La cosa risulta intrigante inizialmente, per poi perdere mordente proseguendo: a meno che non veniate rapiti dai bizzarri racconti quali, per esempio, la nascita di Garuda, esiste la possibilità che queste digressioni possano divenire un peso o risultare addirittura noiose, in particolare in quanto ben poco di quanto vediamo ha reali ricadute o importanza con ciò che ci troviamo noi – come giocatori e come Raji – a fare.
In pratica un ripasso scolastico che alcuni potrebbero trovare superfluo.

Ed è un peccato, perché se c’è una cosa che si può dire con certezza è che il gioco è ricolmo di amore per la propria cultura e carico dell’entusiasmo necessario ad utilizzare il medium videoludico per rappresentarla con orgoglio.

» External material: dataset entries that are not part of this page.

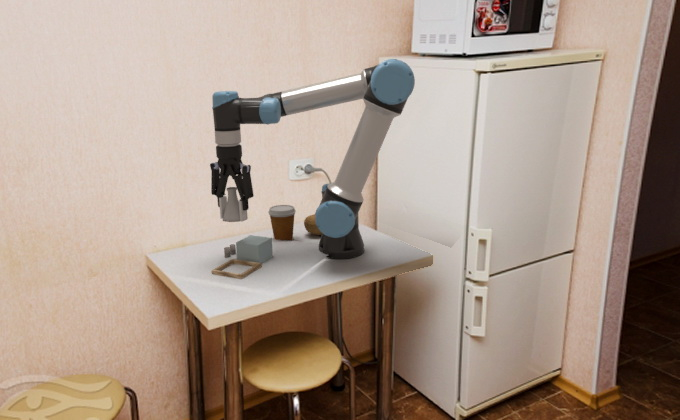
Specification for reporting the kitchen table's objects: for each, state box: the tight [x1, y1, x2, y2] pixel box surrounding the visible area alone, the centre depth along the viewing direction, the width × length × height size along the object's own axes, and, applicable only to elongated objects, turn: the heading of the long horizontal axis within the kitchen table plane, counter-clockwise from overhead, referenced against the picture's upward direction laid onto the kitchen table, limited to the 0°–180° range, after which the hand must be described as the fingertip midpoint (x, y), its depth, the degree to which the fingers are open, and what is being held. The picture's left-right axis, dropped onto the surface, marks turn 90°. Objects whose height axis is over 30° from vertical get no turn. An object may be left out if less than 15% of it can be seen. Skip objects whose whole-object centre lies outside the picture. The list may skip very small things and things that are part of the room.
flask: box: [222, 186, 241, 223], centre depth 173 cm, size 7×7×10 cm
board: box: [211, 243, 263, 280], centre depth 175 cm, size 18×20×4 cm
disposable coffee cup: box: [267, 204, 296, 242], centre depth 199 cm, size 10×10×12 cm
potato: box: [303, 213, 322, 236], centre depth 206 cm, size 10×14×8 cm
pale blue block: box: [235, 234, 274, 264], centre depth 178 cm, size 8×8×6 cm
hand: (234, 218), depth 174 cm, fingers closed on flask, 7 cm apart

Provo grande rispetto per il lavoro svolto, in particolare ripensando alla bellezza di avere un team multiculturare di tredici persone, provenienti da India, Grecia, Australia, Brasile e Regno Unito: un vero e proprio esempio da seguire.
Il rispetto e la stima per il progetto, però, non bastano a dimenticare i limiti del progetto e la dissonanza tra le varie parti: ho spesso apprezzato le produzioni originali, magari slegate dai canoni ludici più tradizionali, ma solo quando queste mostravano coerenza e solidità nel perseguire il proprio obiettivo.
Raji: An Ancient Epic prova a fare tante cose, mostrando anche del talento (in particolare dal lato artistico) e potenziale per migliorare in una futura produzione che… è d’obbligo, a questo punto: questo titolo infatti reclama prepotentemente un sequel che possa raffinare le meccaniche, espandere il level design (aggiungendone articolarità) e raccordare a dovere una storia che, pur raggiungendo un suo termine, merita ben altra conclusione.